Reimagining localization initiatives in China
Over the past three years, Dior has attached greater importance to engaging the Chinese market and domestic customers. In April 2021, the house presented its Fall 2021 show at Shanghai’s Long Museum. Featuring a see-now-buy-now model, the event was livestreamed to 126 million viewers via Dior’s official site and nine major Chinese social media channels. Thanks to its omni-channel marketing strategy, the maison is deftly navigating China’s rapidly changing market and maintaining its physical and digital connections with local consumers.
Cultural relevance is another highlight of Dior’s localization strategy. For instance, at the end of 2022, a pop-up store spotlighting its limited-edition collection with ERL was unveiled in Zhangyuan, a historical retail district located in downtown Shanghai.

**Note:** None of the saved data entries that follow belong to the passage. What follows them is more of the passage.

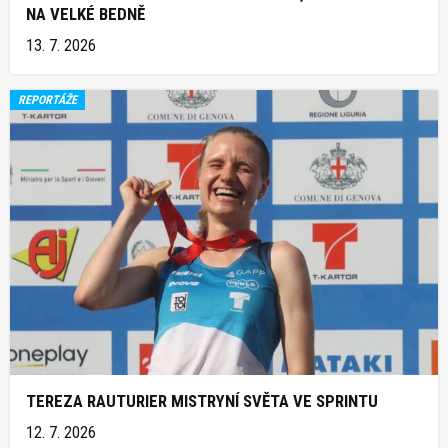
NA VELKÉ BEDNĚ
13. 7. 2026
REPORTÁŽE
TEREZA RAUTURIER MISTRYNÍ SVĚTA VE SPRINTU
12. 7. 2026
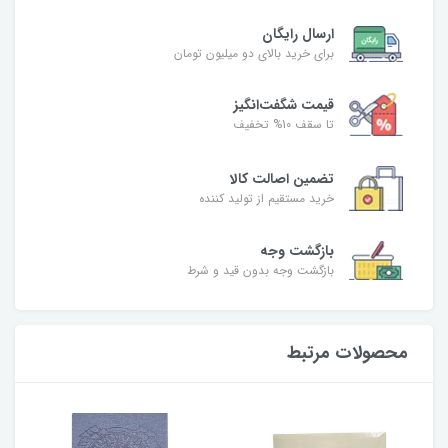
ارسال رایگان
برای خرید بالای دو میلیون تومان
قیمت شگفت‌انگیز
تا سقف 10% تخفیف
تضمین اصالت کالا
خرید مستقیم از تولید کننده
بازگشت وجه
بازگشت وجه بدون قید و شرط
محصولات مرتبط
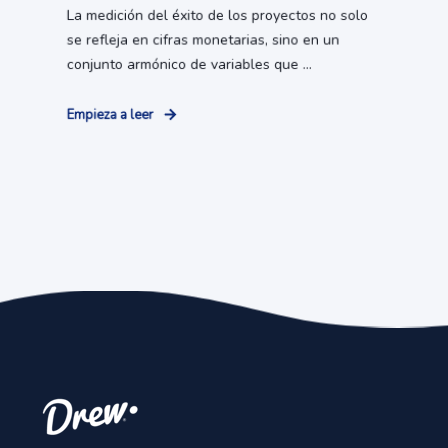
La medición del éxito de los proyectos no solo
se refleja en cifras monetarias, sino en un
conjunto armónico de variables que ...
Empieza a leer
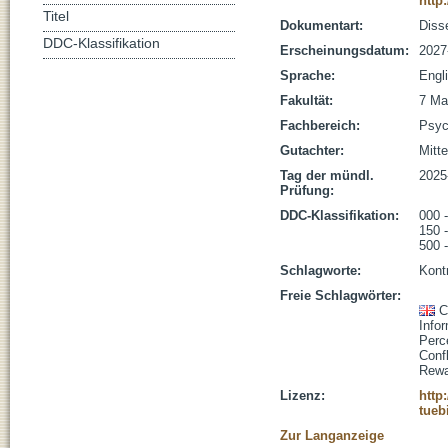
http
Titel
Dokumentart:
Disse
DDC-Klassifikation
Erscheinungsdatum:
2027
Sprache:
Engl
Fakultät:
7 Ma
Fachbereich:
Psyc
Gutachter:
Mitte
Tag der mündl.
2025
Prüfung:
DDC-Klassifikation:
000 
150 
500 
Schlagworte:
Kontr
Freie Schlagwörter:
C
Info
Perc
Confl
Rewa
Lizenz:
http
tueb
Zur Langanzeige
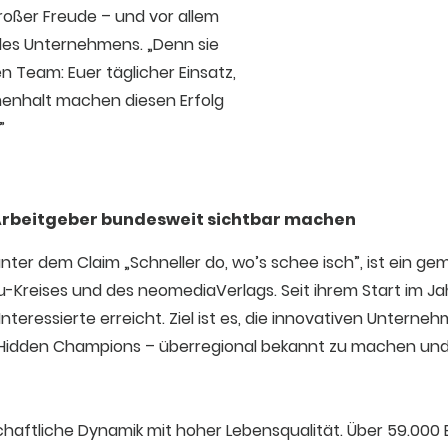
roßer Freude – und vor allem
des Unternehmens. „Denn sie
en Team: Euer täglicher Einsatz,
enhalt machen diesen Erfolg
”
Arbeitgeber bundesweit sichtbar machen
ter dem Claim „Schneller do, wo’s schee isch”, ist ein ge
reises und des neomediaVerlags. Seit ihrem Start im Jahr 
nteressierte erreicht. Ziel ist es, die innovativen Unterne
 Hidden Champions – überregional bekannt zu machen und qu
haftliche Dynamik mit hoher Lebensqualität. Über 59.000 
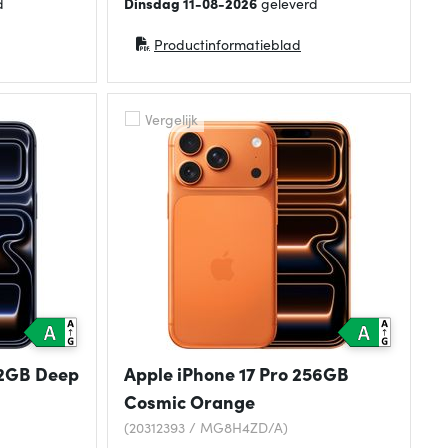
d
Dinsdag 11-08-2026
geleverd
Productinformatieblad
(opent in nieuw venster)
Vergelijk
12GB Deep
Apple iPhone 17 Pro 256GB
Cosmic Orange
(20312393 / MG8H4ZD/A)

By applying California vibes to the century-old building, the brand reinterpreted Shanghainese culture through the lens of modernity. This January, Dior sculpted a pop-up shop out of ice at Jinlin Province’s Lake Songhua Resort. Modeled after the luxury house’s flagship store at 30 Avenue Montaigne, Paris, the ice sculpture proved to be a popular photo backdrop on social platforms like Xiaohongshu and Weibo.
With its solid understanding of local macro and micro trends, as well as its fully fledged marketing strategy, the French maison looks set to maintain its leading position in the luxury sector.